Смекалистый Михаил, услышав про эту «сказку», отправился всё проверить. Он покружил вокруг палат князей Нагих и понял, что из-за них, где стояло чёрное крыльцо, храм никак не увидишь. Но Михаил сходил, однако, к собору, поднялся на колокольню. Осмотрев округу, он изрёк про себя: «Так и есть, ложь пустили про пономаря. Не мог Огурец увидеть, как убивали царевича. Потому загодя был кем-то предупреждён, чтобы ударить в колокол. А вот кем — это загадка». И у Михаила появилась жажда учинить свой изыск злодеянию. Тут же он подумал, что ему не следует ослушаться дьяка Вылузгина и митрополита Геласия: ведь он помогал защищать невинных угличан. Потянув за одну ниточку, Михаил ухватился за другую. Если дьяк Михайло Битяговский был призван защищать интересы князей Нагих и бывшей царицы Марии Нагой, то зачем ему было убивать свидетеля злодеяния — пономаря Огурца? Выходило, что пономарь знал нечто большее, чем то, что ему приписывали и чего Михайло Битяговский и князья Нагие боялись.
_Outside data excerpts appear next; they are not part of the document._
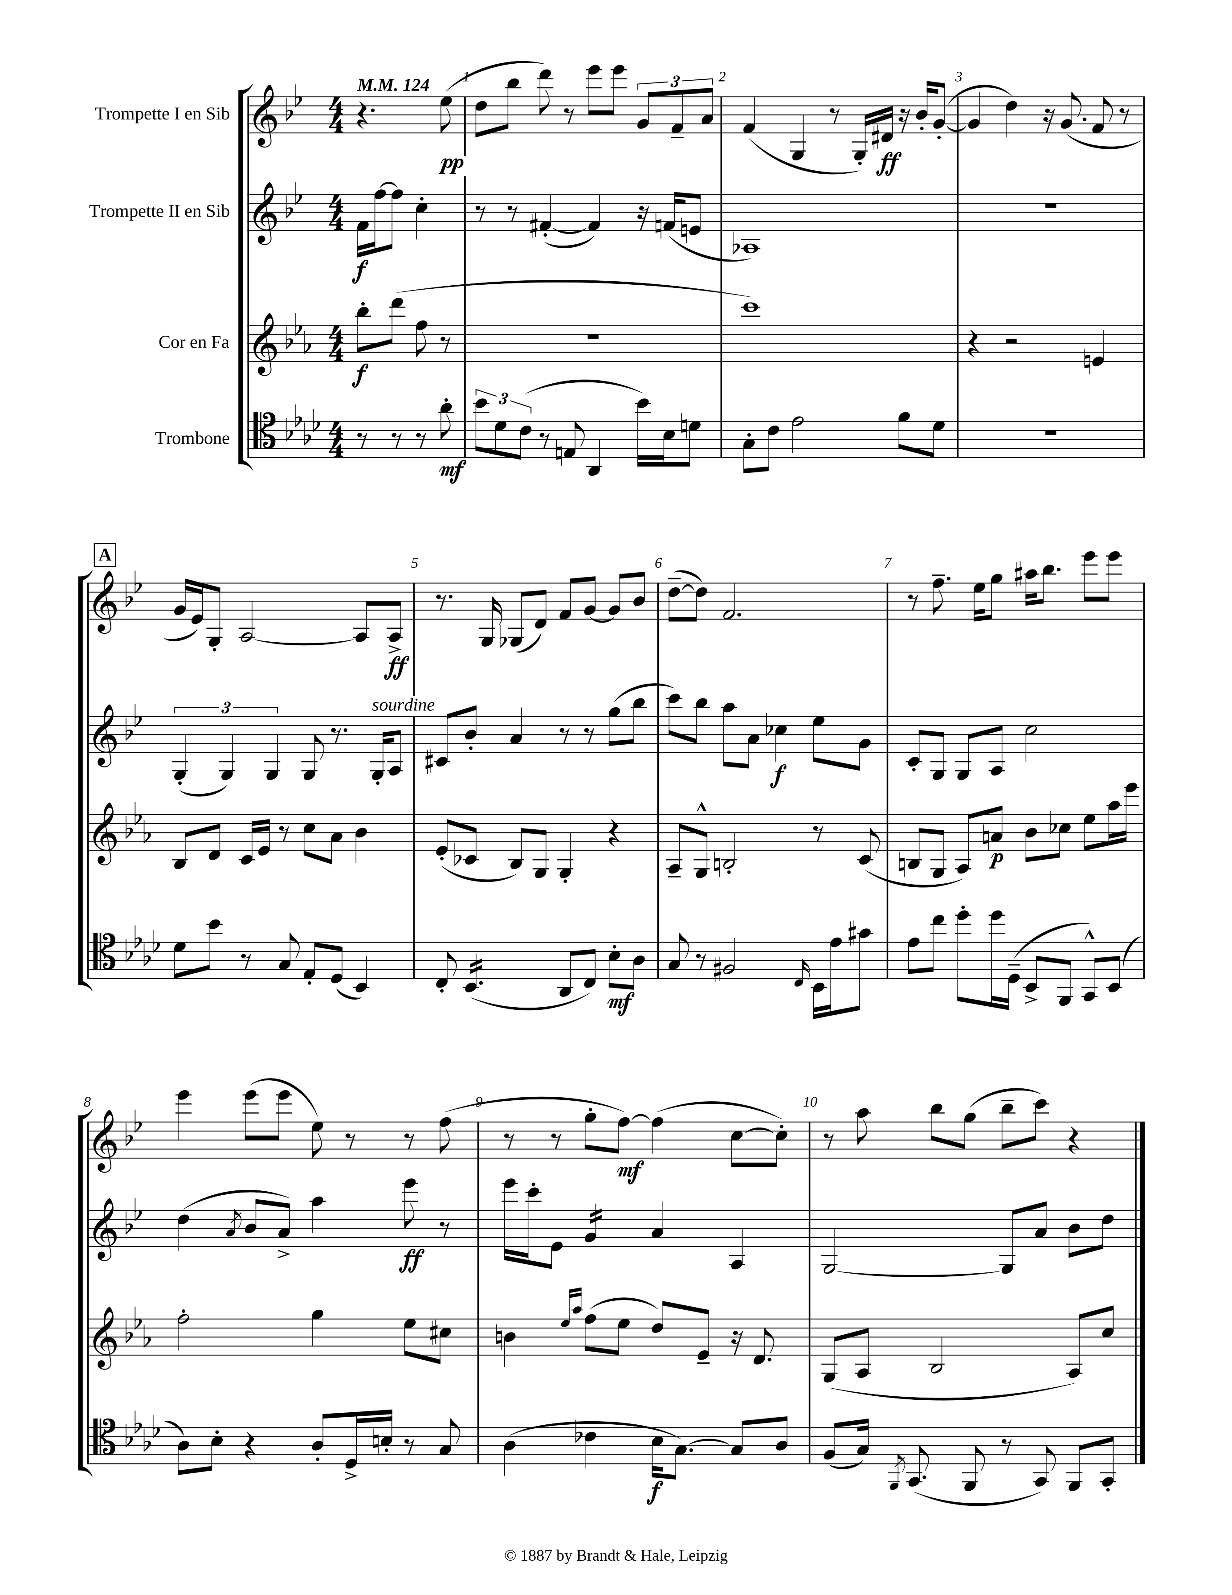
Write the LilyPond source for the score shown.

<<
\new StaffGroup <<
\new Staff = "s0" \with { instrumentName = "Trompette I en Sib" } {
    \clef treble \key bes \major \numericTimeSignature \time 4/4 \partial 2 \tempo 4 = 124
    \autoBeamOff r4. ees''8\pp( |
    d''8[ bes''8] d'''8) r8 ees'''8[ ees'''8] \tuplet 3/2 { g'8[ f'8-- a'8] } |
    f'4( g4 r8 g16[-.) dis'16]\ff r16 bes'16[-. g'8]~-.( |
    g'4 d''4) r16 g'8.( f'8 r8 |
    \mark \markup { \box "A" } g'16[ ees'16) g8]-. a2~ a8[ a8]->\ff |
    r8. g16 ges8[( d'8]) f'8[ g'8]~ g'8[ bes'8] |
    d''8[~--( d''8]) f'2. |
    r8 f''8.-- ees''16[ g''8] ais''16[ bes''8.] ees'''8[ ees'''8] |
    ees'''4 ees'''8[( ees'''8] ees''8) r8 r8 f''8( |
    r8 r8 g''8[-. f''8]~\mf) f''4( c''8[~ c''8]-.) |
    r8 a''8 bes''8[ g''8]( bes''8[-- c'''8]) r4 \bar "|." |
}
\new Staff = "s1" \with { instrumentName = "Trompette II en Sib" } {
    \clef treble \key bes \major \numericTimeSignature \time 4/4 \partial 2
    \autoBeamOff f'16[\f f''16~ f''8] c''4-. |
    r8 r8 fis'4~-.( fis'4) r16 f'16[( e'8] |
    aes1) |
    r1 |
    \mark \markup { \box "A" } \tuplet 3/2 { g4-.( g4) g4 } g8 r8. g16[-.^\markup { \italic "sourdine" } a8] |
    cis'8[ bes'8]-. a'4 r8 r8 g''8[( bes''8] |
    c'''8[) bes''8] a''8[ a'8] ces''4\f ees''8[ g'8] |
    c'8[-. g8] g8[ a8] c''2 |
    d''4( \acciaccatura { a'8 } bes'8[ a'8]->) a''4 ees'''8\ff r8 |
    ees'''16[ c'''16-. ees'8] g'4:16 a'4 a4 |
    g2~ g8[ a'8] bes'8[ d''8] \bar "|." |
}
\new Staff = "s2" \with { instrumentName = "Cor en Fa" } {
    \clef treble \key ees \major \numericTimeSignature \time 4/4 \partial 2
    \autoBeamOff bes''8[-.\f d'''8]( f''8 r8 |
    R1 |
    c'''1) |
    r4 r2 e'4 |
    \mark \markup { \box "A" } bes8[ d'8] c'16[ ees'16] r8 c''8[ aes'8] bes'4 |
    ees'8[-.( ces'8] bes8[) g8] g4-. r4 |
    aes8[-- g8]-^ b2-. r8 c'8( |
    b8[ g8] aes8[) a'8]\p bes'8[ ces''8] ees''8[ aes''16 ees'''16] |
    f''2-. g''4 ees''8[ cis''8] |
    b'4 \grace { ees''16[ aes''16] } f''8[( ees''8] d''8[) ees'8]-- r16 d'8. |
    g8[( aes8] bes2 aes8[) c''8] \bar "|." |
}
\new Staff = "s3" \with { instrumentName = "Trombone" } {
    \clef tenor \key aes \major \numericTimeSignature \time 4/4 \partial 2
    \autoBeamOff r8 r8 r8 aes'8-.\mf |
    \tuplet 3/2 { bes'8[ des'8 c'8]( } r8 e8 aes,4 bes'16[) bes16 d'8] |
    g8[-. c'8] ees'2 f'8[ des'8] |
    R1 |
    \mark \markup { \box "A" } des'8[ bes'8] r8 g8 ees8[-. des8]( bes,4) |
    c8-. bes,4.:16( aes,8[ c8]) bes8[-.\mf aes8] |
    g8 r8 fis2 \grace { c16 } bes,16[ ees'16 gis'8] |
    ees'8[ c''8] des''8[-. des''16 des16]--( bes,8[-> f,8] g,8[-^) bes,8]( |
    aes8[) bes8]-. r4 aes8[-. des16-> b16]-. r8 g8 |
    aes4( ces'4 bes16[\f g8.]~) g8[ aes8] |
    f8[( g16]) \acciaccatura { f,8 } g,8.( f,8 r8 g,8) f,8[ g,8]-. \bar "|." |
}
>>
>>
\layout { \context { \Score \override BarNumber.break-visibility = ##(#f #t #t) barNumberVisibility = #all-bar-numbers-visible } }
Узнал Михаил и то, что Огурец был страстным любителем рыбной ловли и на Волге близ Углича у него имелись потаённые места, где он пропадал всё свободное от звонов время. И подумал Михаил, что ему надо побывать на Волге в тех местах, где ловил рыбу на мерёжу или на удочку пономарь Огурец. А как стал Михаил собираться в путь, так что-то подтолкнуло его взять баклагу с хлебной водкой и положить её в суму. И съестного к баклаге он приложил. Не поленился Михаил сходить в сарай неподалёку от собора, где хранились дрова. Там он нашёл рыболовные снасти, которые, похоже, принадлежали Огурцу. С тем и отправился Михаил на рыбную ловлю на четвёртый день пребывания в Угличе. Болея сам страстью рыболова, он надеялся встретить на реке себе подобного. Знал он, что рыболовы преданы своей страсти и, хоть гори всё кругом, их не отвратишь от рыбных ловов. И Михаил не ошибся. В версте выше Углича, в тальнике на берегу тихой заводи он встретил пожилого служку из храма Преображения, который в зимнее время топил печи в храме, теперь же ловил рыбу себе на прокорм и священнику Павлу в «пошлину». Был служка щуплый, в поношенной ризе, с козлиной бородкой и вишнёвыми с хитринкой глазами. Увидев Михаила, он встал с сосновой чурки, на которой сидел, поклонился и тонким голосом сказал:

   — Милости прошу к нашему рыбному лову. Место от Бога. Лещ и судак по всей заводи гуляют, да даются не всем.

   — Спасибо, отец, что пригласил. Мне важнее рыбы дружелюбный рыболов: душу отвести будет с кем.

   — Оно так, добрый человек.

   — Тебя как звать-то?

   — Лампадом меня батюшка нарёк. И знатно: велением Божиим я просвещающий.

   — А меня Михаилом кличут.

Слово за слово Михаил и Лампад разговорились. Служка сбегал в кусты, принёс ещё одну сосновую чурку, поставил рядом со своей, пригласил Михаила:

   — Садись, мил-человек. В кои-то веки душу отведу вдоволь. — Лампад был словоохотлив и признался: — Иной раз с рыбками веду разговор, так они безответные. — И поведал скороговоркой, что они с Огурцом волжские побратимы: — А как же, мы с ним на одной льдине за Углич ненароком плавали, и все щуки нам были знакомы. Да вот потерял я своего собрата. Горюшко превеликое ко мне прикатило...

Как только завязался разговор на короткой ноге, Михаил баклагу из сумы достал, кусок говядины пластами нарезал. Лампад, увидев баклагу, глазами засверкал.

   — Мил-человек, Господь тебя послал. А я-то болью душевной маюсь.

Из кармана ризы Лампад вытащил маленькую глиняную махотку.

   — Плесни, мил-человек, плесни!

Михаил налил ему полную махотку хлебной водки.

   — Погаси свою боль, отец, — сказал он и подал служке кусок хлеба с говядиной.

Лампад до капельки выпил хмельное, съел хлеб с мясом и вдруг сделался грустным, запричитал:

   — О Боже, Боже, ежели бы нечистая сила не дёрнула Огурца за язык, сидели бы мы ноне рядом у огонька, пили бы бражку да хлебали бы юшку[4]. Не иначе как лукавый надоумил его колокол за язык дёрнуть.

   — Что же он такое сказал, отец?

   — А то и сказал, что погубило его. Вот ты праведный человек, по глазам вижу. И мой Огурец был таким.

Лампад посмотрел с жаждой на баклагу. Михаил подал ему хмельное, тот налил немного в махотку, выпил и продолжил: видел он и узнал то, о чём до смертного часа надо было ему молчать. А он, душа непорочная, выплеснул всё, словно воду из таза. А ведь правда была в том тазу, правда!

   — Ты бы, отец, пояснее сказал, — попросил Михаил.